## DESCRIPTION OF THE TASK:
Rewrite the post about Lent and the pond lawsuit, starting with "Lent and Lawsuits" and going on through "walk on it.", and swap "developer" for "builder" throughout.

## EXCERPT PROVIDED:
Thursday, March 5, 2009

Lent and Lawsuits

One way to ruin Lent is to be involved in a lawsuit. Four years ago, a local developer scraped the vegetation off a high hill upstream from us. He did not have adequate erosion control measures in place. When the rains came, a wall of red clay mud came rolling down Dark Hollow Creek, filling our pond and eroding the creek banks, washing away the gravel in our road and flooding our basement, undercutting the spillway of the pond and killing the fish. For four years we have lived with the ugly results of this man’s carelessness. A once lovely little pond filled with fish, turtles, ducks and geese, herons and frogs has lain silent. When it rains it becomes a bog, wet dirt that sucks you under if you walk on it.
This lawsuit, this attempt to force the man to do what is right, to restore what he destroyed, has required my focus and attention. Everyday I wake up thinking about what I must do today, what has been asked of me by the attorneys. Out of the four partners in our farm family, I am the only one available for this job. Michael and Tim must work at their full time jobs. Jeannie has a family crisis that demands her presence in another city. So Tuesday, I sat in a room with four lawyers and a court reporter, sworn to tell the truth and nothing but the truth so help me God, about our pond and its ruination.
It was a sobering nerve wracking experience. How do you tell the whole truth and nothing but the truth four years of pain and suffering later? How can I describe what driving by that scab on the wound of the pond that once was has done to my soul? The anger and frustration and disappointment have scarred my soul these past few years. And now I get to revisit all those feelings of anger and grief and frustration and rage again. I get to sit in the same room with the developer next Monday for mediation in hopes that a settlement can be reached.
Somehow I need to find a settlement for my soul this Lenten season. The pond lawsuit will end and our pond will be restored. It will gleam again, offer the sounds of spring peepers and bullfrogs, provide a soft landing for ducks and geese who fly in for a nights rest and morning breakfast, be home to large mouth bass jumping for joy. My soul will find its resting place as I journey through Lent looking for ways to dig out the muck, rebuild the banks that contain the living water of the Spirit that flows through the Dark Hollow Creek of my life. Reading the Bible, pondering the story, focusing on those truths which will lead me to new light and new life, holding myself accountable for all that has been done and undone, I walk towards Holy Week in the knowledge that we all fall short of the glory of God. Help me, Dear One, to forgive myself and the developer so that I might let go of all that separates me from you. Keep me balanced between the clarity of judgement and the comfort of mercy so that I might see myself as You see me, beloved and forgiven. Amen.

## Calibrated multi-view image sets:

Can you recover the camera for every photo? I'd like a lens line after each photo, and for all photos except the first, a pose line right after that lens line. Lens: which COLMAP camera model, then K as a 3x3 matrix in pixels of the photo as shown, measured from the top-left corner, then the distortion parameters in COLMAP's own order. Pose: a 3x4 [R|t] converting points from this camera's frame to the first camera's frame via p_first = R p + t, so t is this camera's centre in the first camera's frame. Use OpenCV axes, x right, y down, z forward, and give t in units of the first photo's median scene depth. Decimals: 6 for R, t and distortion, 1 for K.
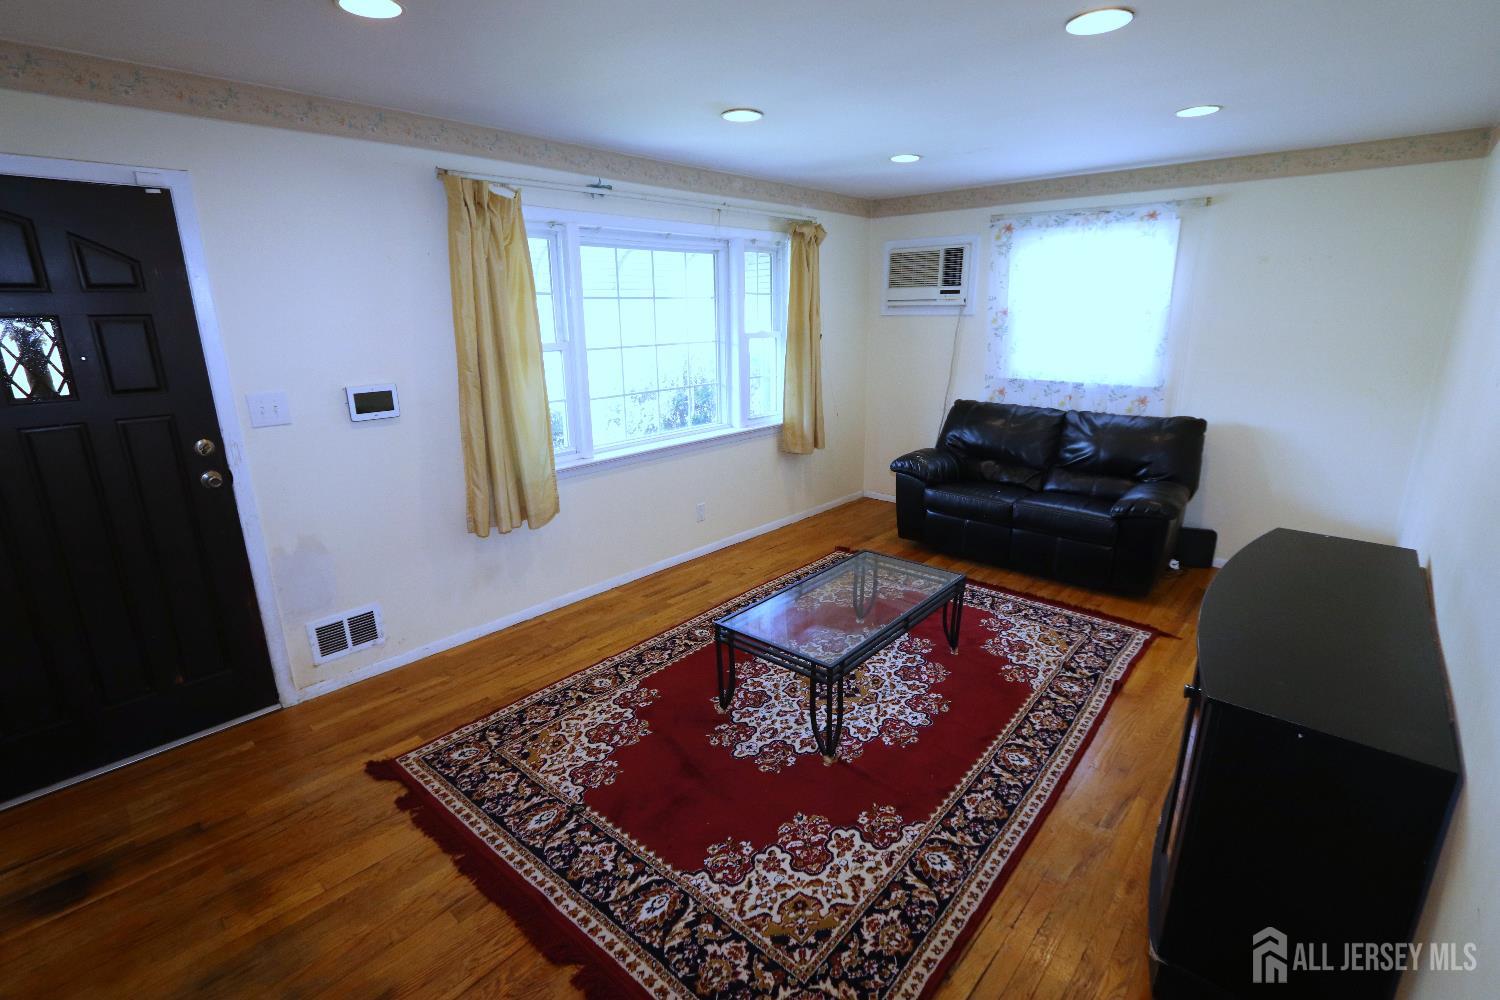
lens RADIAL K [[687.6, 0, 754.7], [0, 687.6, 496.0], [0, 0, 1]] dist [-0.002428, -0.000699]
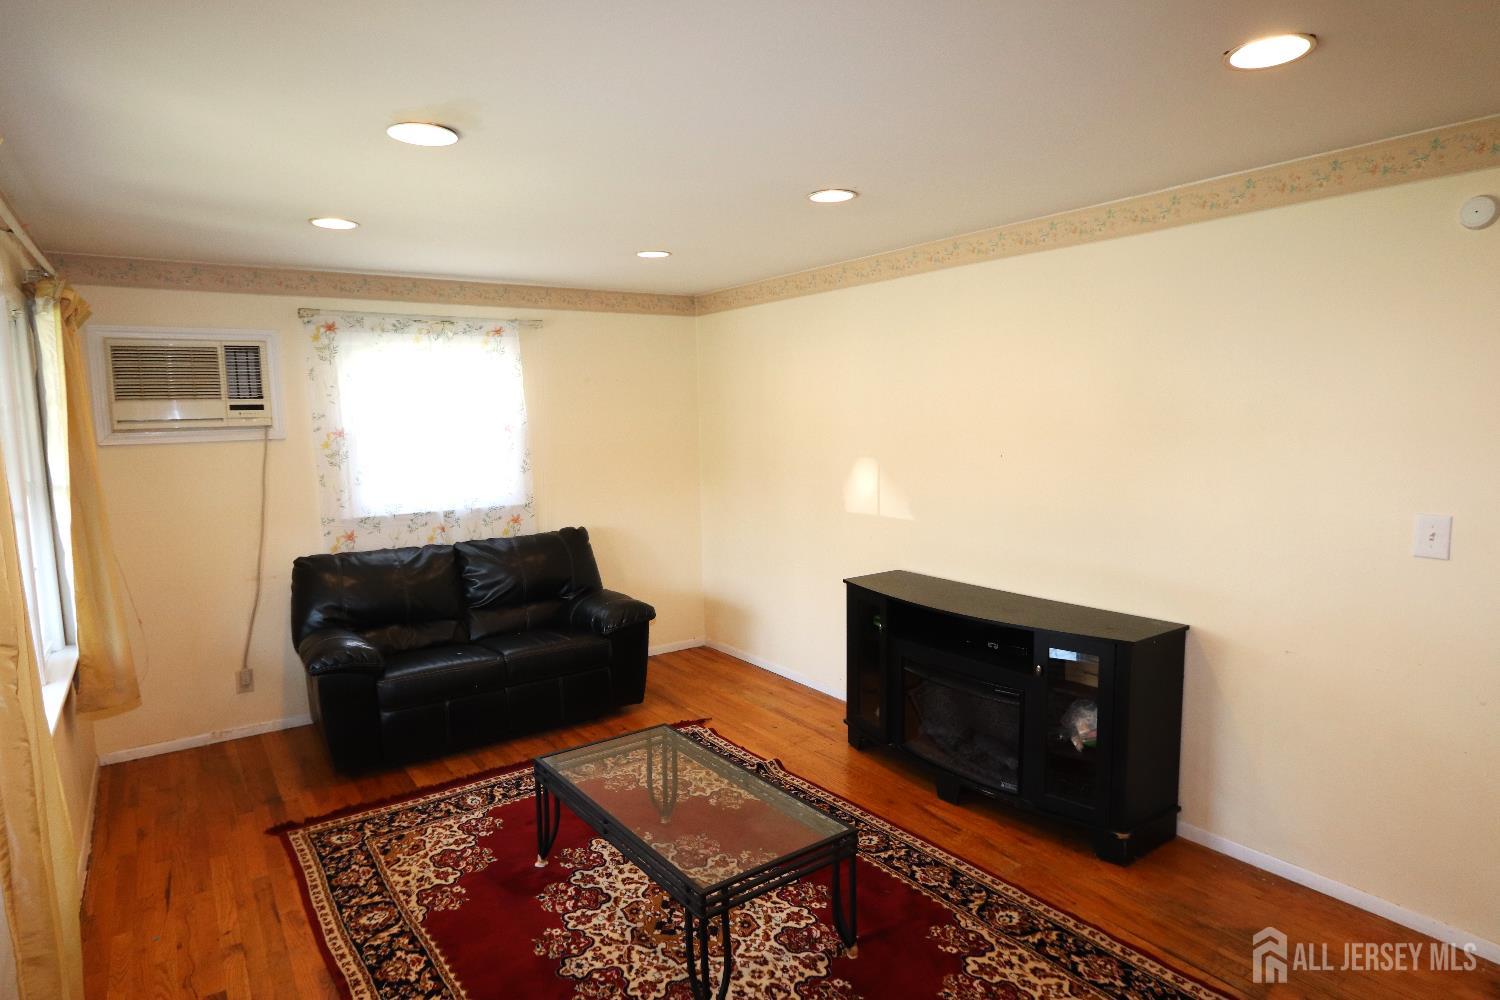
lens RADIAL K [[843.8, 0, 745.4], [0, 843.8, 501.7], [0, 0, 1]] dist [-0.011875, 0.000810]
pose [[0.238312, -0.097855, 0.966246, -0.497523], [0.277241, 0.960366, 0.028881, -0.114780], [-0.930776, 0.261000, 0.255996, 0.428366]]
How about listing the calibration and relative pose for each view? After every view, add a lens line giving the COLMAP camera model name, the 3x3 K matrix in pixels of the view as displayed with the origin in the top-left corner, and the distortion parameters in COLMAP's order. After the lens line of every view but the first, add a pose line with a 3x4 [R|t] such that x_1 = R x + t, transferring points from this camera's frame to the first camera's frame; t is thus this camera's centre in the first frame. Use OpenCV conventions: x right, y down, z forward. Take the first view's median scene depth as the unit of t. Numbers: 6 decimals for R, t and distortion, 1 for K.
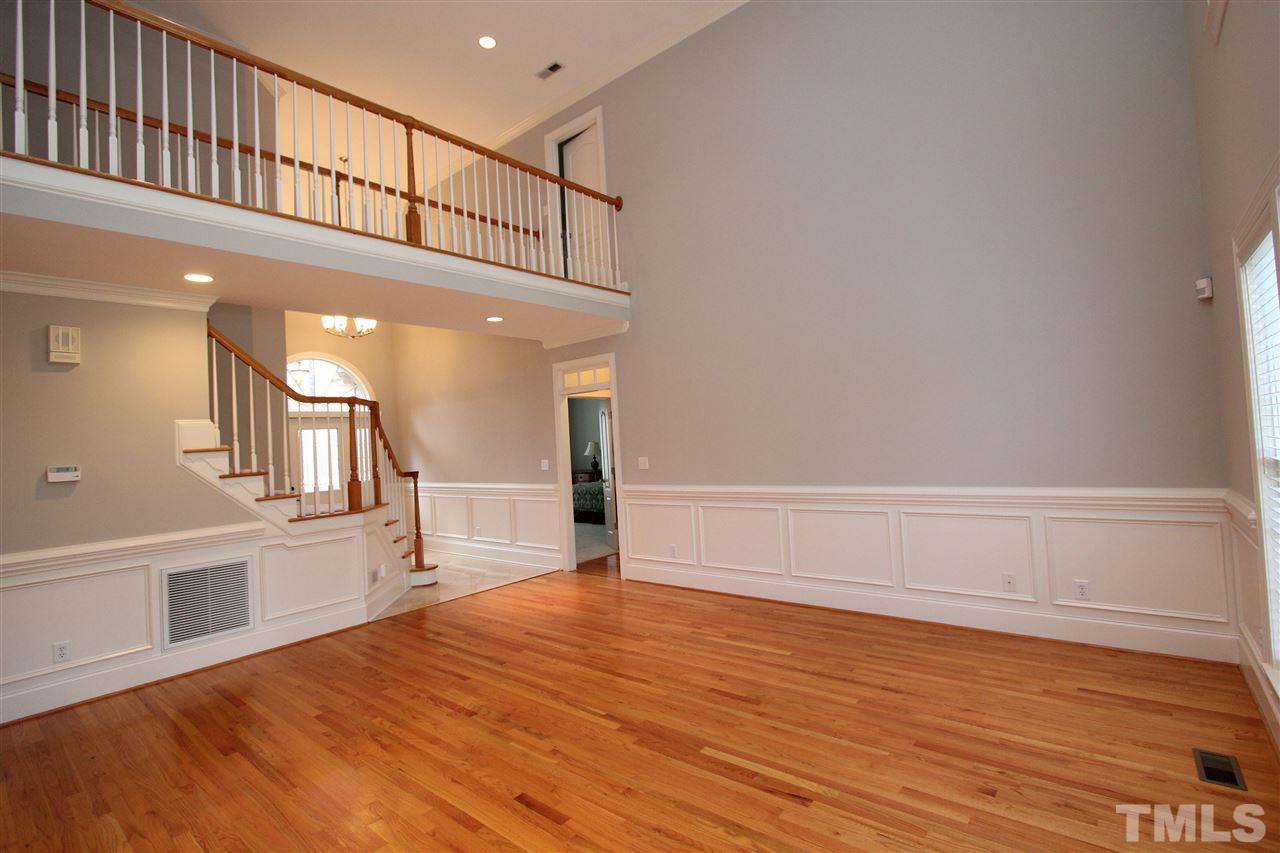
lens RADIAL K [[588.3, 0, 643.2], [0, 588.3, 419.5], [0, 0, 1]] dist [-0.021207, 0.005535]
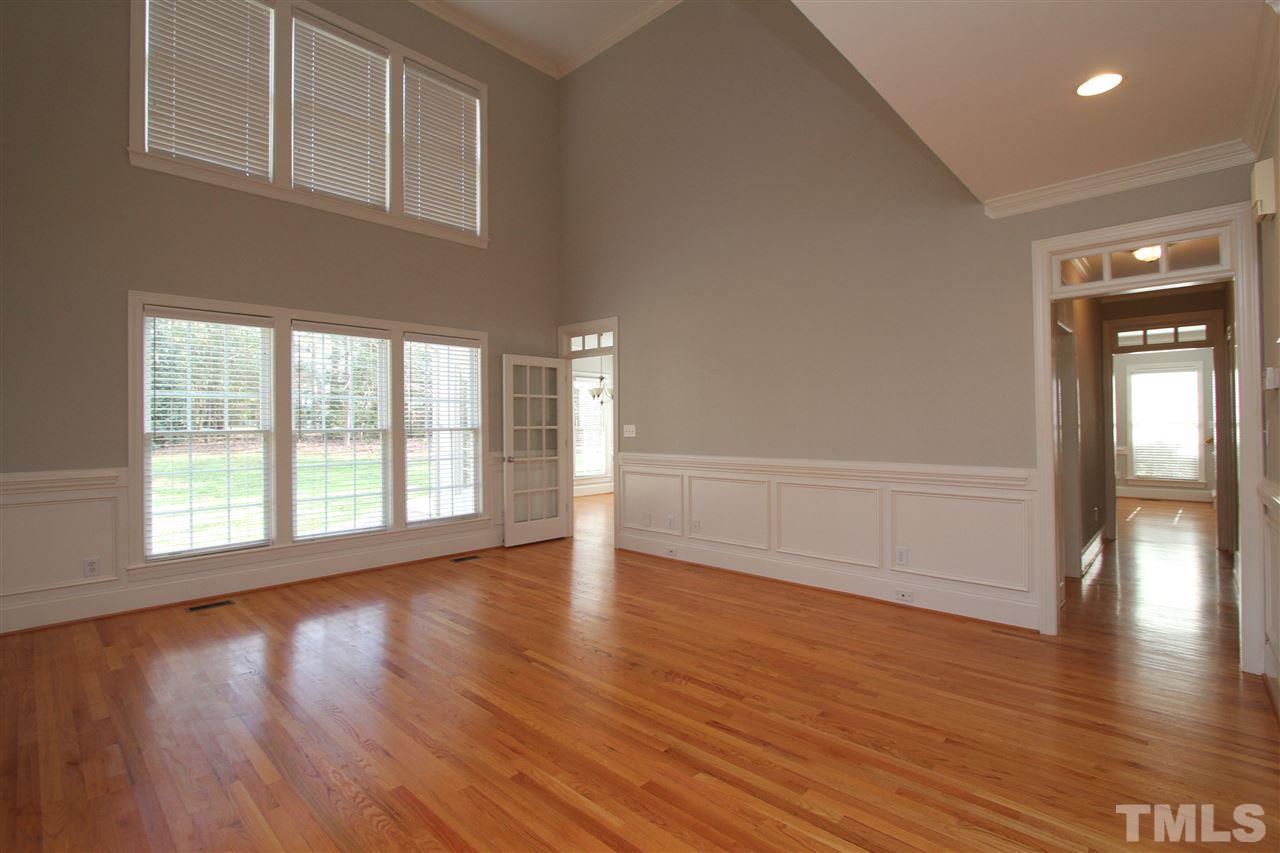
lens RADIAL K [[588.3, 0, 643.2], [0, 588.3, 419.5], [0, 0, 1]] dist [-0.021207, 0.005535]
pose [[-0.996069, 0.065799, 0.059298, -0.286743], [0.063220, 0.997013, -0.044376, 0.122752], [-0.062041, -0.040453, -0.997253, 1.690061]]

## SOLVED PROBLEM:
Lent and Lawsuits

One way to ruin Lent is to be involved in a lawsuit. Four years ago, a local builder scraped the vegetation off a high hill upstream from us. He did not have adequate erosion control measures in place. When the rains came, a wall of red clay mud came rolling down Dark Hollow Creek, filling our pond and eroding the creek banks, washing away the gravel in our road and flooding our basement, undercutting the spillway of the pond and killing the fish. For four years we have lived with the ugly results of this man’s carelessness. A once lovely little pond filled with fish, turtles, ducks and geese, herons and frogs has lain silent. When it rains it becomes a bog, wet dirt that sucks you under if you walk on it.